-------- PROVIDED INFORMATION --------

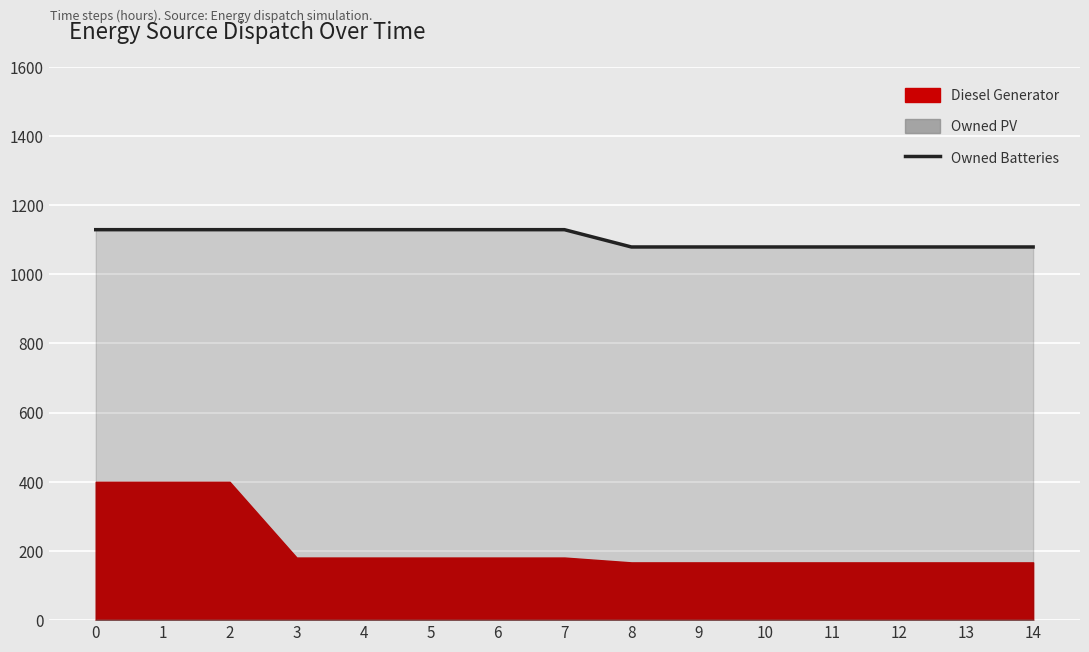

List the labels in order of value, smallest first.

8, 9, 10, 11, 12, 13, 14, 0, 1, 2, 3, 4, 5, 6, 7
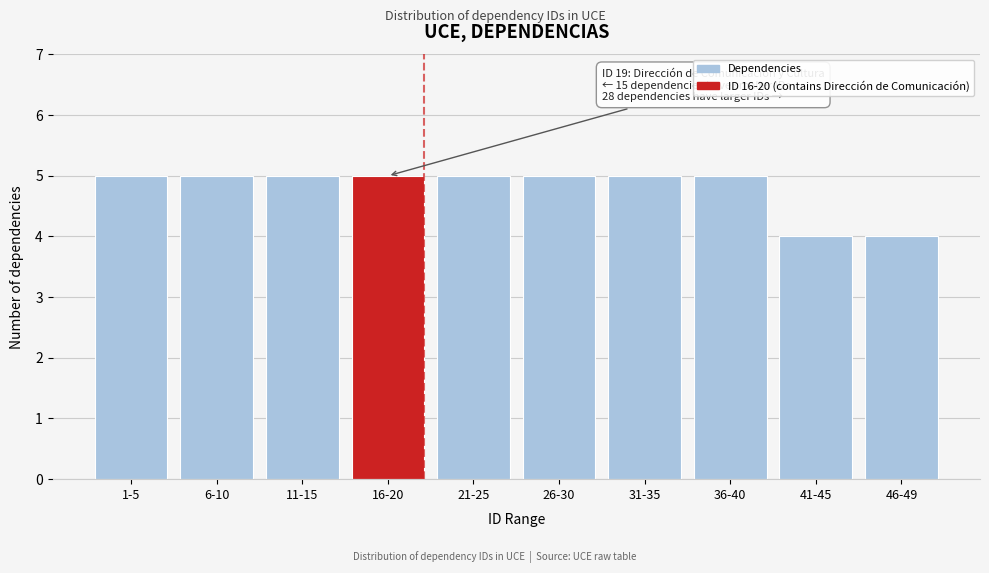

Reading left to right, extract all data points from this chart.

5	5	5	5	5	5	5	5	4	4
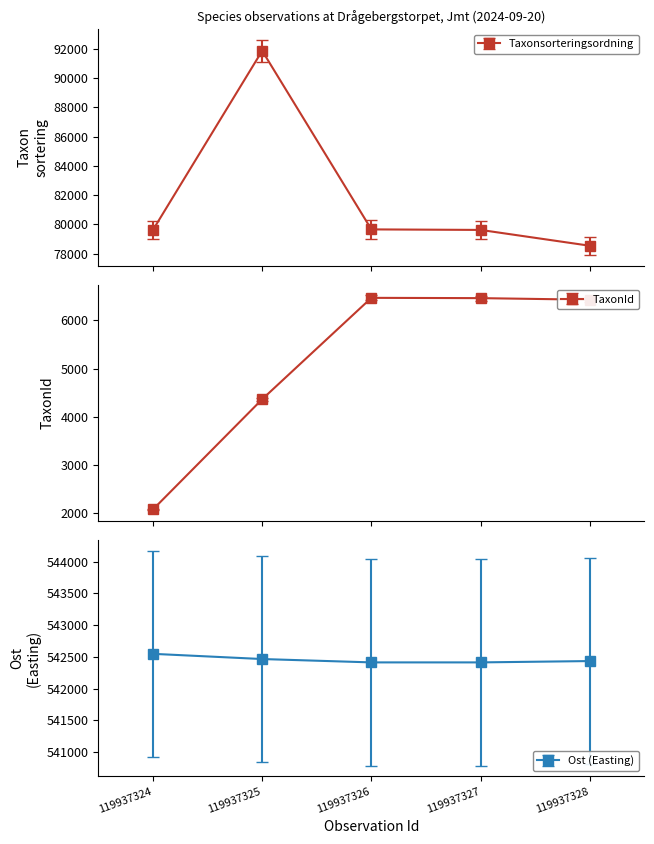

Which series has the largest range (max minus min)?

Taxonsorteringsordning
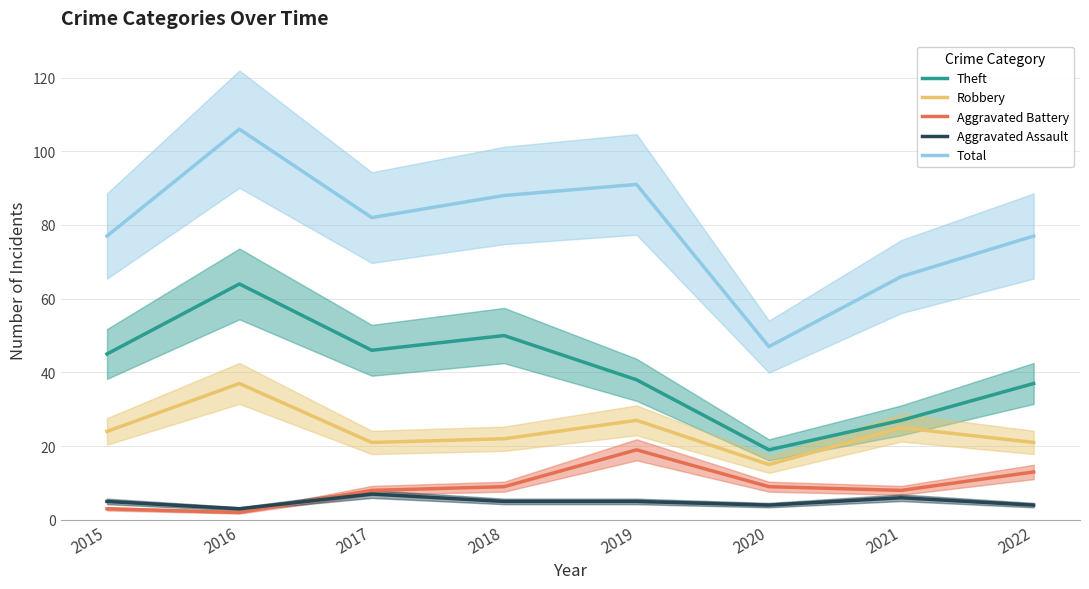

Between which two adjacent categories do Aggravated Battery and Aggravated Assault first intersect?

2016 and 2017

--------
-------- PROVIDED INFORMATION --------

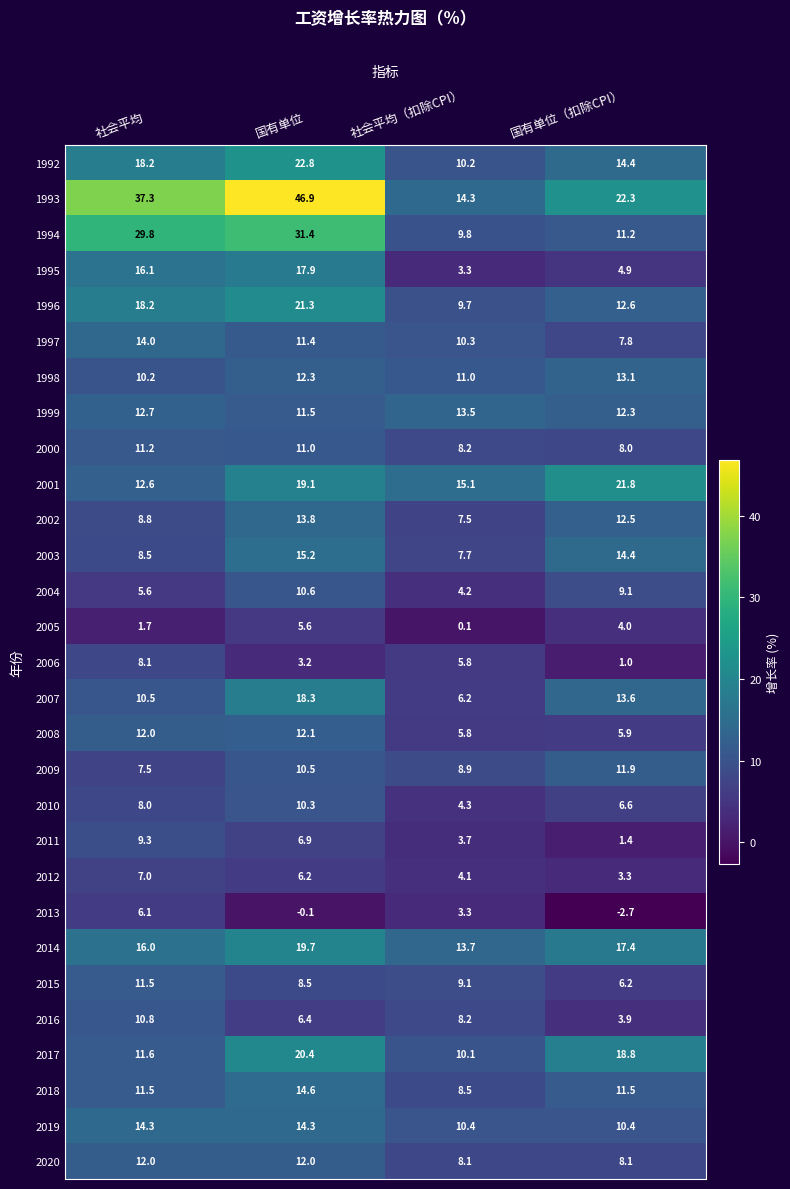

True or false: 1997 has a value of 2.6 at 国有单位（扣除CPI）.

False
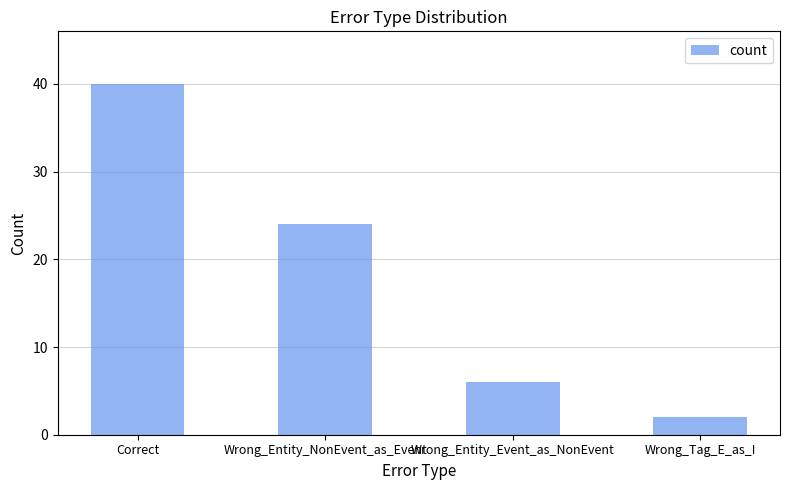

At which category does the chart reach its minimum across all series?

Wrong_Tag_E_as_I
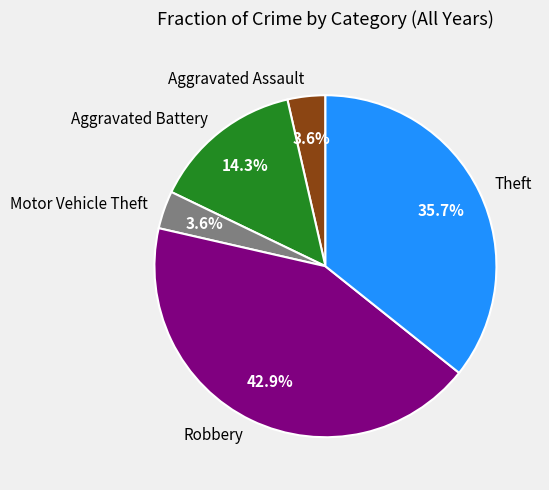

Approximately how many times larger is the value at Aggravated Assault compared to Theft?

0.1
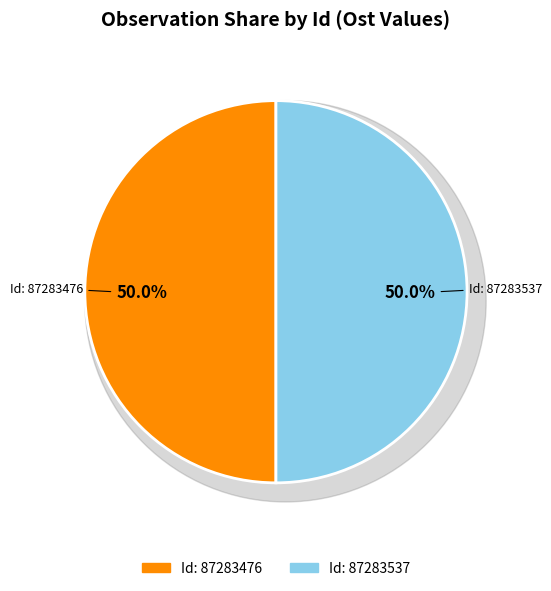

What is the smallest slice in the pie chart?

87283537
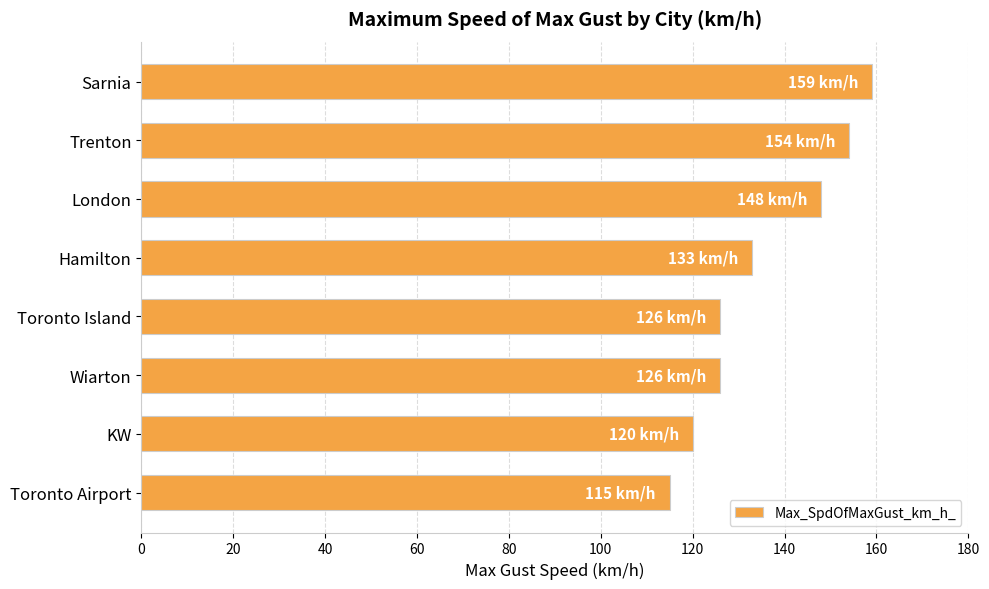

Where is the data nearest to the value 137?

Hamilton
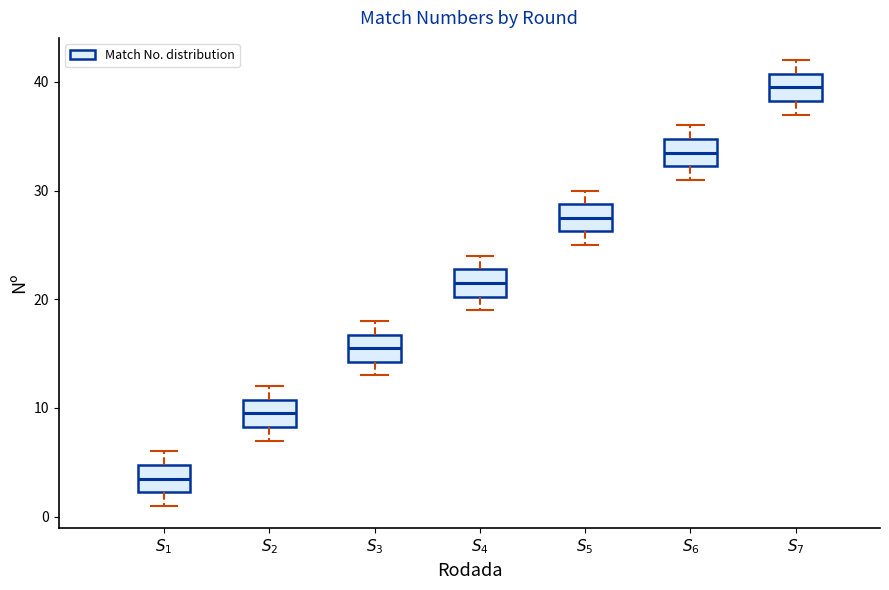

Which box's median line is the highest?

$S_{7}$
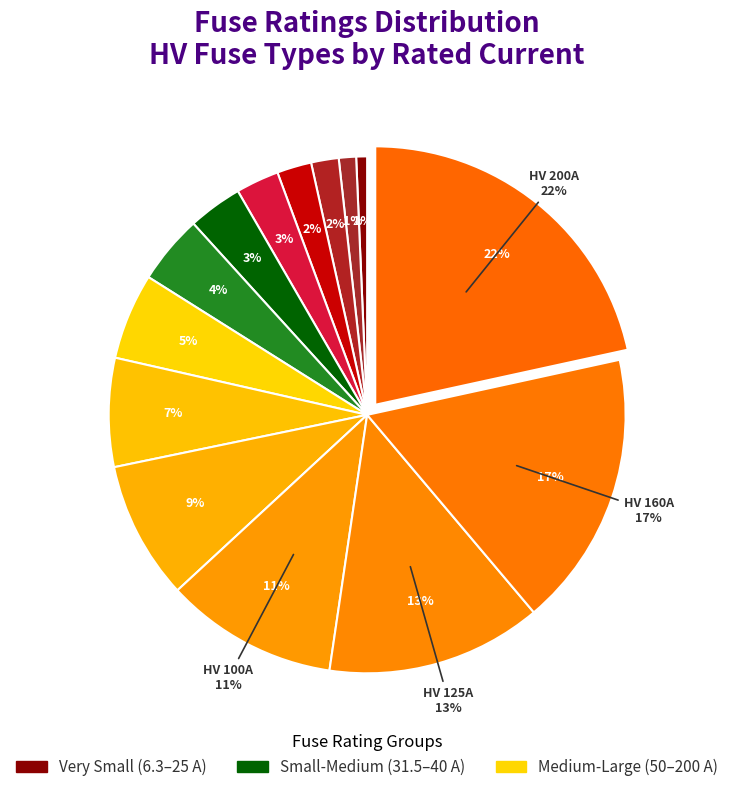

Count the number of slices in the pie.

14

--------

> ASSIGNED TASK
Copy out the material from the line with "List the labels" up to and including the line with "Taxonsorteringsordning", word for word, leaving out the pictures.

> REPLY
List the labels in order of value, smallest first.

8, 9, 10, 11, 12, 13, 14, 0, 1, 2, 3, 4, 5, 6, 7

Reading left to right, extract all data points from this chart.

5	5	5	5	5	5	5	5	4	4

Which series has the largest range (max minus min)?

Taxonsorteringsordning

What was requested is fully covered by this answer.